Decomplexation of heterogeneous catalytic ozonation assisted with heavy metal chelation for advanced treatment of coordination complexes of Ni

Zhijie Guan; Yanping Guo; Shoupeng Li; Shaoqing Feng; Yanghong Deng; Xuelian Ou; Jie Ren; Shuiyu Sun; Jialin Liang

doi:10.1016/j.scitotenv.2020.139223

Decomplexation of heterogeneous catalytic ozonation assisted with heavy metal chelation for advanced treatment of coordination complexes of Ni

Sci Total Environ. 2020 Aug 25:732:139223. doi: 10.1016/j.scitotenv.2020.139223. Epub 2020 May 8.

Authors

Zhijie Guan¹, Yanping Guo², Shoupeng Li¹, Shaoqing Feng¹, Yanghong Deng¹, Xuelian Ou², Jie Ren², Shuiyu Sun³, Jialin Liang¹

Affiliations

¹ Guangzhou Key Laboratory Environmental Catalysis and Pollution Control, Guangdong Key Laboratory of Environmental Catalysis and Health Risk Control, School of Environmental Science and Engineering, Institute of Environmental Health and Pollution Control, Guangdong University of Technology, Guangzhou 510006, China.
² Guangdong Province Solid Waste Recycling and Heavy Metal Pollution Control Engineering Technology Research Center, Guangdong Polytechnic of Environmental Protection Engineering, Foshan 528216, China.
³ Guangzhou Key Laboratory Environmental Catalysis and Pollution Control, Guangdong Key Laboratory of Environmental Catalysis and Health Risk Control, School of Environmental Science and Engineering, Institute of Environmental Health and Pollution Control, Guangdong University of Technology, Guangzhou 510006, China; Guangdong Province Solid Waste Recycling and Heavy Metal Pollution Control Engineering Technology Research Center, Guangdong Polytechnic of Environmental Protection Engineering, Foshan 528216, China.
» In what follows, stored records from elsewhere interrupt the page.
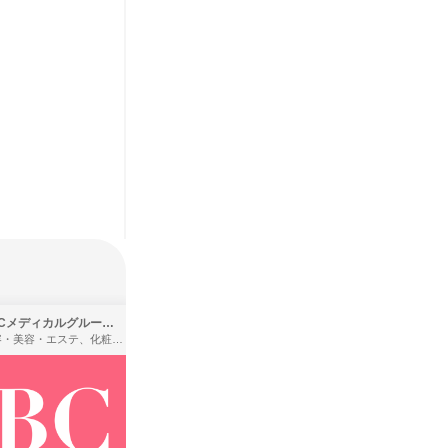
SBCメディカルグループ株式会社
株式会社バンダイ
理容・美容・エステ、化粧品・理美容用品小売、医療・病院
アパレル・繊維・スポーツメーカー、製造・メーカー、ゲーム制作・販売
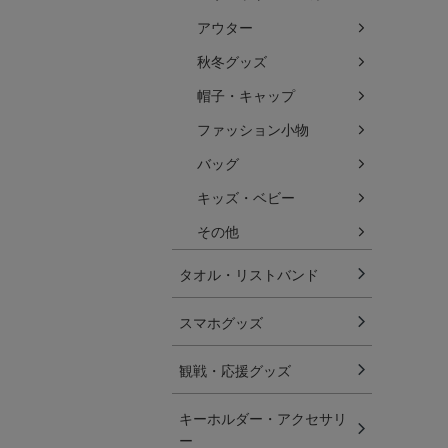
アウター
秋冬グッズ
帽子・キャップ
ファッション小物
バッグ
キッズ・ベビー
その他
タオル・リストバンド
スマホグッズ
観戦・応援グッズ
キーホルダー・アクセサリ
ー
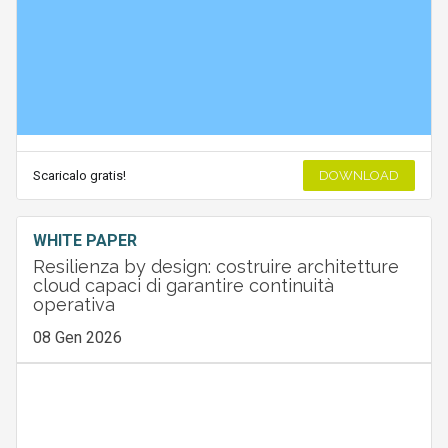
Scaricalo gratis!
DOWNLOAD
WHITE PAPER
Resilienza by design: costruire architetture
cloud capaci di garantire continuità
operativa
08 Gen 2026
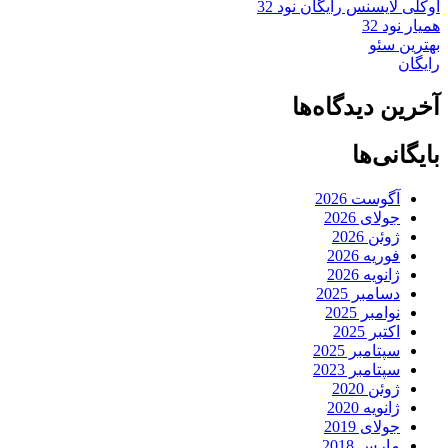
اوکلی لایسنس رایگان نود 32
همیار نود 32
بهترین سئو
رایگان
آخرین دیدگاه‌ها
بایگانی‌ها
آگوست 2026
جولای 2026
ژوئن 2026
فوریه 2026
ژانویه 2026
دسامبر 2025
نوامبر 2025
اکتبر 2025
سپتامبر 2025
سپتامبر 2023
ژوئن 2020
ژانویه 2020
جولای 2019
مارس 2018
Electronic address: sysun@gdut.edu.cn.

PMID: 32438144
DOI: 10.1016/j.scitotenv.2020.139223

Abstract

Following the conventional physicochemical treatment of electroless nickel (Ni) plating wastewater (ENPW) in electroplating wastewater treatment plants, highly stable and recalcitrant coordination complexes of Ni (CCN) still remain. This results in various technical problems, leading to the treatment difficulty, poor wastewater biochemistry, and failure to meet effluent standards. Therefore, an efficient decomplexation system involving heterogeneous catalytic ozonation assisted with heavy metal chelation (O₃/SAO3II-MDCR) was proposed in this study for the advanced treatment of CCN. The catalyst SAO3II was characterized by various methods, which revealed the mechanism of catalytic ozonation. Hydroxyl radicals (OH) and other reactive oxygen species (ROS) groups were detected, proving that catalytic ozonation was a complicated reaction process and also a foundation process of the entire system. These ROS are vital for decomplexation via heterogeneous catalytic ozonation of the system. During the catalytic decomplexation process via ozonation, CCN first underwent gradual decomposition from a highly stable macromolecular state to a volatile micromolecular state (or even completely mineralized state). Then Ni was chelated to form an insoluble and stable chelate via competitive coordination. The optimum conditions for the O₃/SAO3II-MDCR system were determined by single factor static experiments. After treatment with the O₃/SAO3II-MDCR system, the effluent concentration of total Ni was found to be <0.1 mg L^-1, exhibiting a removal rate of up to 95.6% and achieving effective removal of total Ni from ENPW and stably meeting the discharge standard. O₃/SAO3II-MDCR system can easily and hopefully be extended to practical engineering applications.

Keywords: Competitive coordination; Coordination complexes of nickel; Decomplexation; Electroless nickel plating wastewater; Hydroxyl radicals.